Why would spacetime curvature cause gravity given that the value of gravitational time dilation is so small?

Question

In this question, mpv provides the clearest explanation of the operation of gravity in his answer:

The apple moving first only in the time direction (i.e. at rest in space) starts accelerating in space thanks to the curvature (the "mixing" of the space and time axes) - the velocity in time becomes velocity in space. The acceleration happens because the time flows slower when the gravitational potential is decreasing. Apple is moving deeper into the gravitational field, thus its velocity in the "time direction" is changing (as time gets slower and slower). The four-velocity is conserved (always equal to the speed of light), so the object must accelerate in space.

How can the difference in gravitational potential have an effect when the calculated values of gravitational time dilation and space contraction are so very small? If you take the clock out of a geostationary orbit satellite and put it on the ground it will run slower but only a very little amount slower. And over small length scales this is even less significant.

Secondly does this imply that gravity in Einstein's relativity requires time to pass to operate?

Answer 1

To understand this consider the analogy of two cars driving north from the equator as discussed in the question: Why does the speed of an object affect its path if gravity is warped spacetime? The relevant diagram from that question is:

Due to the curvature of the Earth's surface the two cars converge even though they started out parallel, and this is what happens in general relativity, except that there we need to treat time as a dimension as well.

If you look at the diagram it should be obvious that the faster the cars drive north the faster they will converge i.e. the large the apparent force between them. In fact as discussed in Geodesic devation on a two sphere if the cars start a distance $d$ apart their separation at time $t$ is given by:

$$ s(t) = d \cos\left(\frac{vt}{r} \right) $$

and a quick differentiation later we find the acceleration $d^2s/dt^2$ is proportional to $v^2$. So the apparent force between the two cars is proportional to the square of their speed northwards.

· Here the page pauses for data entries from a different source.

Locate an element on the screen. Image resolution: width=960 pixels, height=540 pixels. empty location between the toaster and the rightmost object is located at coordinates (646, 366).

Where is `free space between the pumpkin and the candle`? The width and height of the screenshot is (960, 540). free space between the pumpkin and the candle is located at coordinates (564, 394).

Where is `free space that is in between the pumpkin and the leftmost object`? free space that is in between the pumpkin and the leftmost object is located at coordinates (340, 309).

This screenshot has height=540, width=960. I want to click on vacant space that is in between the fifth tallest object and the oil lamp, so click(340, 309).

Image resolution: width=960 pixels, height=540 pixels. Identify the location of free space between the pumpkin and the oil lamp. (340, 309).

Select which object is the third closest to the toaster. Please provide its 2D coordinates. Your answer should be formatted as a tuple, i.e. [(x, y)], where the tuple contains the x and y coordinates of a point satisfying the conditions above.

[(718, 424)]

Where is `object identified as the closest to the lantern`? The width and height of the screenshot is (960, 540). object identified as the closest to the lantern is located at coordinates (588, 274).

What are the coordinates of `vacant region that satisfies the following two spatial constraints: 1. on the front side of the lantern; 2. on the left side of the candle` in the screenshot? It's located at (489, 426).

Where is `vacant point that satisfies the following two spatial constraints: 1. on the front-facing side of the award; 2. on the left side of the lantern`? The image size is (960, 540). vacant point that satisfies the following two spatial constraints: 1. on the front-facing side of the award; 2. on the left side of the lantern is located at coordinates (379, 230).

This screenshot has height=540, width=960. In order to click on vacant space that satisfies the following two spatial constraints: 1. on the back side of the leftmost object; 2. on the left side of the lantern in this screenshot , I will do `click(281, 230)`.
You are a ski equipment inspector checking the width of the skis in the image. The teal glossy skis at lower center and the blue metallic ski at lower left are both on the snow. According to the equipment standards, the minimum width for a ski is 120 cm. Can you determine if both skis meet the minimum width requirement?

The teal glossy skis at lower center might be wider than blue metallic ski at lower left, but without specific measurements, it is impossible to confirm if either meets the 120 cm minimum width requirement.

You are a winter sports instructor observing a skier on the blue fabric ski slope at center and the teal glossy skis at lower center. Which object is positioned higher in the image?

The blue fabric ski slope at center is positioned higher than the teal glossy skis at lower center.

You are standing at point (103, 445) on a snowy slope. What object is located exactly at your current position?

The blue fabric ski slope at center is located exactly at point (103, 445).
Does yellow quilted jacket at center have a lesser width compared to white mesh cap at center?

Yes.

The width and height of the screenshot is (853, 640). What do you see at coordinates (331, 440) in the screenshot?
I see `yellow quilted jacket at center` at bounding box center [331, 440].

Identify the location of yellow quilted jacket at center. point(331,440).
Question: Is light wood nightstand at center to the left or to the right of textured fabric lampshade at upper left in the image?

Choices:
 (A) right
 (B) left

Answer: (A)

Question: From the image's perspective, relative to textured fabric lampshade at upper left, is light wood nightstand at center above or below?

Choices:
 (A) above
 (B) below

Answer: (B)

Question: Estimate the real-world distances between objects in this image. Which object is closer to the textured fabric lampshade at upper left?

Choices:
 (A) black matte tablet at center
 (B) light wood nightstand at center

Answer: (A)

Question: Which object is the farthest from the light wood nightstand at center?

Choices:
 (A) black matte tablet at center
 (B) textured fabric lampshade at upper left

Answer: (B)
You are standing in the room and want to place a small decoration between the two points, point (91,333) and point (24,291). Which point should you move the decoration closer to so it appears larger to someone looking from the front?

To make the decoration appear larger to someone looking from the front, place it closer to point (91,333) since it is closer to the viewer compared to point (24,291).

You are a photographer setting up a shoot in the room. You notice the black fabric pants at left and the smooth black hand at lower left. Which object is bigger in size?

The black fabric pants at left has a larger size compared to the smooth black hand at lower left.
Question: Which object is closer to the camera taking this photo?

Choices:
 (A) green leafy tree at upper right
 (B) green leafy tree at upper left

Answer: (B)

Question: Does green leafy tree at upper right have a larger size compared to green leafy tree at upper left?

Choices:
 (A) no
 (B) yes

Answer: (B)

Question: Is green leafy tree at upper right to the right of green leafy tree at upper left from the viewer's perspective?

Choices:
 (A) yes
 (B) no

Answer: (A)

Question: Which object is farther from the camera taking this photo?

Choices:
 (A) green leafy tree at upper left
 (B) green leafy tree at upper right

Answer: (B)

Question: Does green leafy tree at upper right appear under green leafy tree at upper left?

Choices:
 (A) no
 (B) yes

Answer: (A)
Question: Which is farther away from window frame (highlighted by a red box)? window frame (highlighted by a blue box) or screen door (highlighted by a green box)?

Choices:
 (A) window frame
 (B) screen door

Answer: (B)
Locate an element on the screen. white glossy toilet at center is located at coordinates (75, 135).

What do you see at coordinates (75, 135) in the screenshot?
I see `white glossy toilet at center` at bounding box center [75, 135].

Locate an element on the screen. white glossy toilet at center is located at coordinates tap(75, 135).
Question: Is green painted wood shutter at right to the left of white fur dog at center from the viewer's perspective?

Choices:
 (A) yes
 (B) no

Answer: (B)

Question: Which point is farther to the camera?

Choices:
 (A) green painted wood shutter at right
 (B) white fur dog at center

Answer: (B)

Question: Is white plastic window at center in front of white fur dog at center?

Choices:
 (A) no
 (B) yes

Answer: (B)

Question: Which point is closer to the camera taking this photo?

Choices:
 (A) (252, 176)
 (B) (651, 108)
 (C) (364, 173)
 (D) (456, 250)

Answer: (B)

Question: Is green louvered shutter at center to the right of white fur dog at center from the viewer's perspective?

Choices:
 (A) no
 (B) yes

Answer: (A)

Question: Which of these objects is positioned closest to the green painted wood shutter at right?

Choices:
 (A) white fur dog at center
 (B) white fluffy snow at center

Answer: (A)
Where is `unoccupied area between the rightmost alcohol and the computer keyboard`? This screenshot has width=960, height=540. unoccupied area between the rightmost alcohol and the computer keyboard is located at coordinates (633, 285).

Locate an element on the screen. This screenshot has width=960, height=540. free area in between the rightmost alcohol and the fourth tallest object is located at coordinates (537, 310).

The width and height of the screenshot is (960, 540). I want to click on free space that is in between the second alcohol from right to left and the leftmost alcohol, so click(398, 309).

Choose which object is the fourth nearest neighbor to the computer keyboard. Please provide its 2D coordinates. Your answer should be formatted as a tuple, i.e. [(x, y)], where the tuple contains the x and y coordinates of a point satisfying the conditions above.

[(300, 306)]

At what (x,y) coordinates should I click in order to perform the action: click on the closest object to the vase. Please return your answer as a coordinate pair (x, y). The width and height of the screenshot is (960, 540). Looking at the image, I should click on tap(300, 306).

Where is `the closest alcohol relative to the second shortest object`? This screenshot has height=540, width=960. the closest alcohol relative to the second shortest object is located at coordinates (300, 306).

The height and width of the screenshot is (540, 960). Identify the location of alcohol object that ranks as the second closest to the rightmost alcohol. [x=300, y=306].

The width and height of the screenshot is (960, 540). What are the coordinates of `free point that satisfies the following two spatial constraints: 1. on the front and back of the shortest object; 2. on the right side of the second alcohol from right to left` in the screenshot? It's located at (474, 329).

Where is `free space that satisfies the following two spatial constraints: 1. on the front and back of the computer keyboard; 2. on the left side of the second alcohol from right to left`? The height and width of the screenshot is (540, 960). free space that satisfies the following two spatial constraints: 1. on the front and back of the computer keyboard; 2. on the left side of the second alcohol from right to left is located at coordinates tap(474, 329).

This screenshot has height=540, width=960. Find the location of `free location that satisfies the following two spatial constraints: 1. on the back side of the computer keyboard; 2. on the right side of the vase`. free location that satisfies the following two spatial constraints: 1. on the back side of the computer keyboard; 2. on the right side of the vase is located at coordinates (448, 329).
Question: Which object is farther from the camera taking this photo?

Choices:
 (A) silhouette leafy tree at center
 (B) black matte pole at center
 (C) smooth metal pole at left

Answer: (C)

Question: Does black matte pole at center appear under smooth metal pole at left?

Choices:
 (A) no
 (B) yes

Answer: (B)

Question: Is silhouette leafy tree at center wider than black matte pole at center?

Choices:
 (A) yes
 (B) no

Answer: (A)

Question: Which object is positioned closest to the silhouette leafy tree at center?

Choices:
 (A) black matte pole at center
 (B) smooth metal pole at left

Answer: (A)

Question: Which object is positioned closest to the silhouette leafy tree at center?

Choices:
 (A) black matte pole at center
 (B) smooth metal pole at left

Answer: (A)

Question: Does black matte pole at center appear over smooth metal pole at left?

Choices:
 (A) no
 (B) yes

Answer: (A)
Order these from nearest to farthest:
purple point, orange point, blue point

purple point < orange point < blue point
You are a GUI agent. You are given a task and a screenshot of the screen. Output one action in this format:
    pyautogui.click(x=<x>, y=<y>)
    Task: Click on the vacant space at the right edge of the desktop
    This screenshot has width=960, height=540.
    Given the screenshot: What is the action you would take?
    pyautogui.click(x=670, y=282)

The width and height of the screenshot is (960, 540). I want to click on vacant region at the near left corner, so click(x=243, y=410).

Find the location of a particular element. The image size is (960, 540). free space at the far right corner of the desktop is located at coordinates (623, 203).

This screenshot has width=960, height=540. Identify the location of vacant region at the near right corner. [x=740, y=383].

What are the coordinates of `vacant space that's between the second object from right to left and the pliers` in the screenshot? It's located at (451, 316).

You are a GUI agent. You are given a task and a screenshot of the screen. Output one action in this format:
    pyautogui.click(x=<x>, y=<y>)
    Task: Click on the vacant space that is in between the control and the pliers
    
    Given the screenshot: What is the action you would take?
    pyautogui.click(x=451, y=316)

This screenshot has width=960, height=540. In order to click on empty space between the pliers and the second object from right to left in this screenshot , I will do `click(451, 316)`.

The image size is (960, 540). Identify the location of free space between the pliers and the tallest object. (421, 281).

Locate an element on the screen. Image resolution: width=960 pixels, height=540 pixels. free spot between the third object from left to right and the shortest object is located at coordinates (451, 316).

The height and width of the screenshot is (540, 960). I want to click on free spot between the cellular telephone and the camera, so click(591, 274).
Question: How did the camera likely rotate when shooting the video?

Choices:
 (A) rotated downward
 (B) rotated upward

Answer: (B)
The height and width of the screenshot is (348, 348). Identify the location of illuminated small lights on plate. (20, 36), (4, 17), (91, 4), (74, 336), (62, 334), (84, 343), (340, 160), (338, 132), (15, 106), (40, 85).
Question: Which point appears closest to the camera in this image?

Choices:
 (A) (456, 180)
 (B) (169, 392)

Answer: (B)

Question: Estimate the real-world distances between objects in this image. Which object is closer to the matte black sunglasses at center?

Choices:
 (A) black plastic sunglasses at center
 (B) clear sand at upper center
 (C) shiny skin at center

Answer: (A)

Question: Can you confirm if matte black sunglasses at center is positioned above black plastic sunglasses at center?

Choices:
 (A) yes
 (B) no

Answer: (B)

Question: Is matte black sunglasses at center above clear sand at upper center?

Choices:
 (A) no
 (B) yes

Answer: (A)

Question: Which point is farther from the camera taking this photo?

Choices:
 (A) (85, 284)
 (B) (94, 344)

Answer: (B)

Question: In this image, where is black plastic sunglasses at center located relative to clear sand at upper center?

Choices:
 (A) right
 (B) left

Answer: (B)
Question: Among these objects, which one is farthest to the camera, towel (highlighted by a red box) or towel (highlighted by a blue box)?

In general relativity we find for a stationary object the four acceleration is given by:

$$ {d^2 x^\mu \over d\tau^2} = - \Gamma^\mu_{\alpha\beta} u^\alpha u^\beta $$

See How does "curved space" explain gravitational attraction? for where this equation comes from. The quantity $u$ is the four velocity, so once again we have a quadratic dependence of the acceleration on velocity just as in the case of the 2-sphere above.

And this neatly explains why even a small curvature causes large accelerations. It's because the magnitude of the four velocity is always equal to $c$, so in the equation for the acceleration we are multiplying the (small) curvature term $\Gamma^\mu_{\alpha\beta}$ by the (very large) term $c^2$. So even at the Earth's surface, where the spacetime curvature is barely measurable, we still get an acceleration of $9.81~\textrm{m}^2$ because we are multiplying that small curvature by $9 \times 10^{18}$.

As for time passing, no it does not imply time flows. In GR the trajectory of an object is a line in a 4D manifold i.e. the set of all possible positions in spacetime of the object. While humans perceive the position on that line to be changing with time there is no equivalent concept of flow in GR. For more on this see What is time, does it flow, and if so what defines its direction?

Answer 2

The resulting gravitational potential (GPE per unit mass) is also "small", compared with $c^2$... but in SI units, it may still be quite large. It's like asking how a speed can be measurably large when it's expected to be small compared with $c$.

does this imply that gravity in Einstein's relativity requires time to pass to operate?

It does in Newtonian physics too; in both cases we want to explain an acceleration, which is a second-order time derivative.

Answer 3

I find it helpful to think of gravity like a low pressure system in the weather. You don't have to consider the difference between the rate of time at altitude and at the earth surface. All you need to know is that the "pressure" of time immediately below the object is slightly lower than the pressure of time immediately above the object. So the object wants to move in that direction, ie downwards.

Think of why a helium balloon rises in the air. It doesn't know that the air pressure 100 metres high is different from that at the surface. All it knows is that the air pressure immediately above it is a tiny bit lower than the air pressure below it. So it moves in that direction - upwards.

So it is only the difference between this pressure immediately above and immediately below the object that matters in the process of falling.